The primary risks of too much monetary stimulus is, unsurprisingly, inflation. However, the risks of significant sustained inflation are low without significant above-trend aggregate nominal income. Some economists who are worried about excessive inflation have warned about a wage-price spiral where rising wages force companies to increase prices in a vicious cycle. However, the current evidence contradicts this: the abnormal price increases are concentrated in the goods sector while wage increases are concentrated in the service sector.
This should be unsurprising given the disproportionate spending on goods by American consumers and unprecedented supply chain disruptions, both of which are caused by the pandemic. As the pandemic abates we should expect consumer spending to rebalance, supply chains to renormalize, and inflation to subside.

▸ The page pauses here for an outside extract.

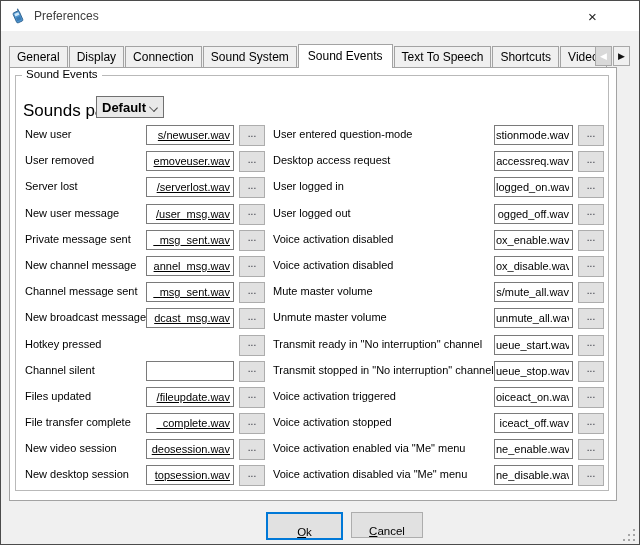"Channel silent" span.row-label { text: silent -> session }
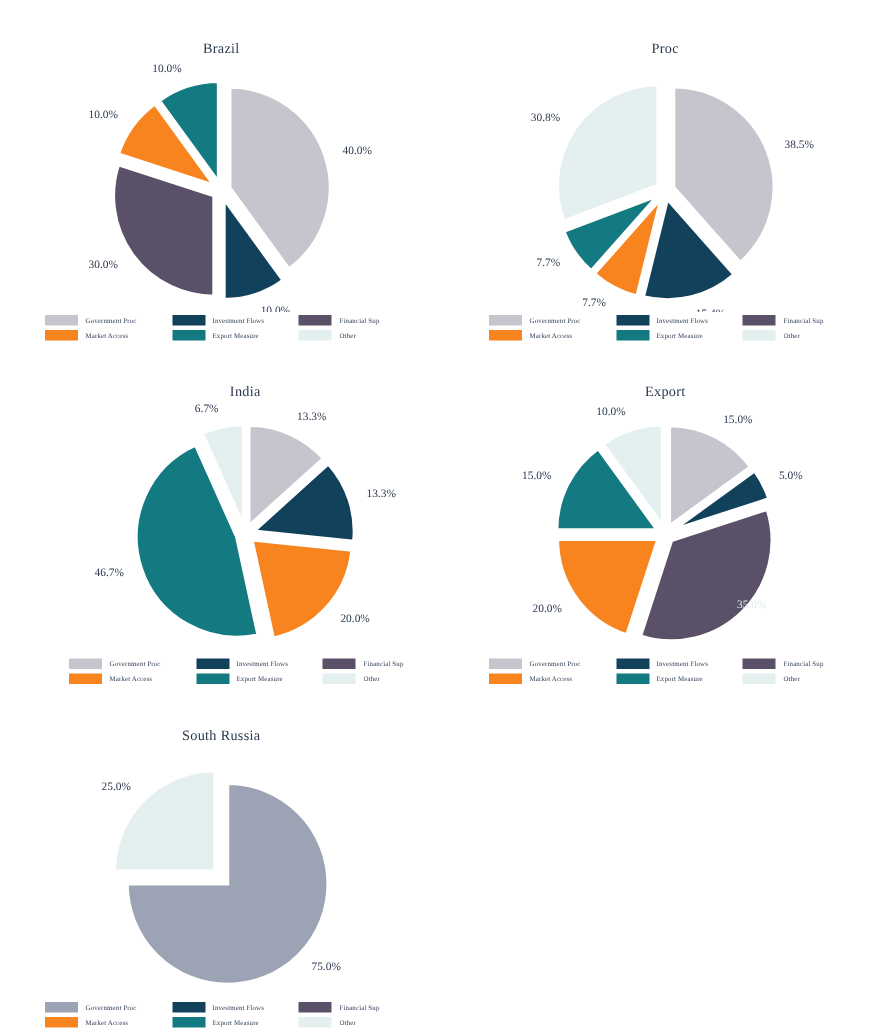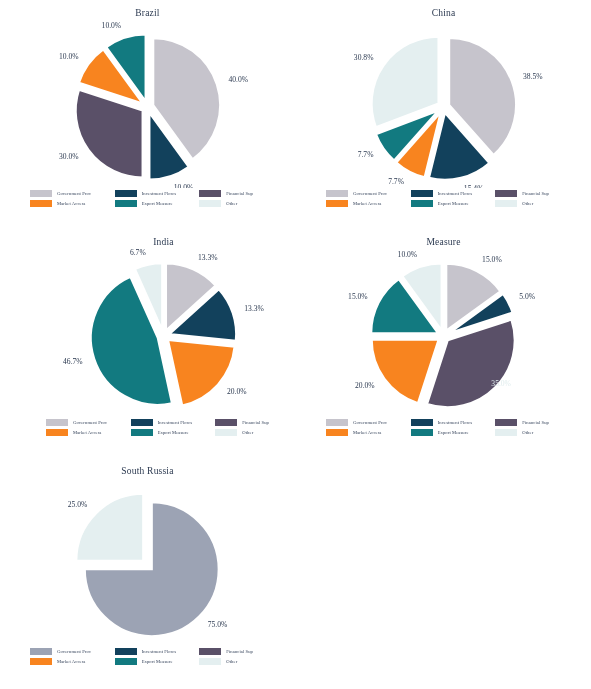"Brazil" .panel { margin-top: none -> 20px }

More than that, inflation simply shouldn’t be centered in monetary policy decision-making to the degree that it currently is. Since long run inflation cannot occur without long run increases in nominal income, stabilizing income should be the primary concern of policymakers. In addition, accurately aggregating price data in order to construct an inflation index is extremely difficult and has not been made any easier by the pandemic. Elevated short run inflation expectations reflect high commodity prices more than almost any other variable. That is not to say that monetary policy shouldn’t be concerned with inflation, as there are significant economic and political costs of high inflation, just that a nominal income target will regulate inflation while better encouraging full employment and output.
Conclusions
So, circling all the way back, is it time to taper? In short, tightening is still slightly premature. The risks to nominal output are significant, especially considering the progress needed in the labor market, declining fiscal stimulus, and risk of monetary policy getting stuck at 0% interest rates. That last point is crucial—escaping the so-called “liquidity trap” caused when a central bank is unwilling to lower interest rates below 0% requires monetary policymakers to “credibly promise to be irresponsible”. Essentially, in order to escape the liquidity trap the Federal Reserve must work to keep expected future short term interest rates as low as possible until nominal output is high enough to ensure a safe escape from 0% interest rates.
Still, today’s tightening is nothing near the policy mistakes of years past. When Ben Bernanke caused the taper tantrum of 2013 the unemployment rate sat at nearly 7%. The first interest rate hike occurred in 2016, when the prime age employment-population ratio was 77.5%. Today the Federal Reserve is just starting to taper and the unemployment rate sits at 4.6% while the prime age employment-population ratio was 78.3%. Jerome Powell and the other members of the FOMC are committed to full employment in a way they have not been in decades, and while more should be demanded from them it is worth appreciating the tremendous policy improvements that have already been achieved.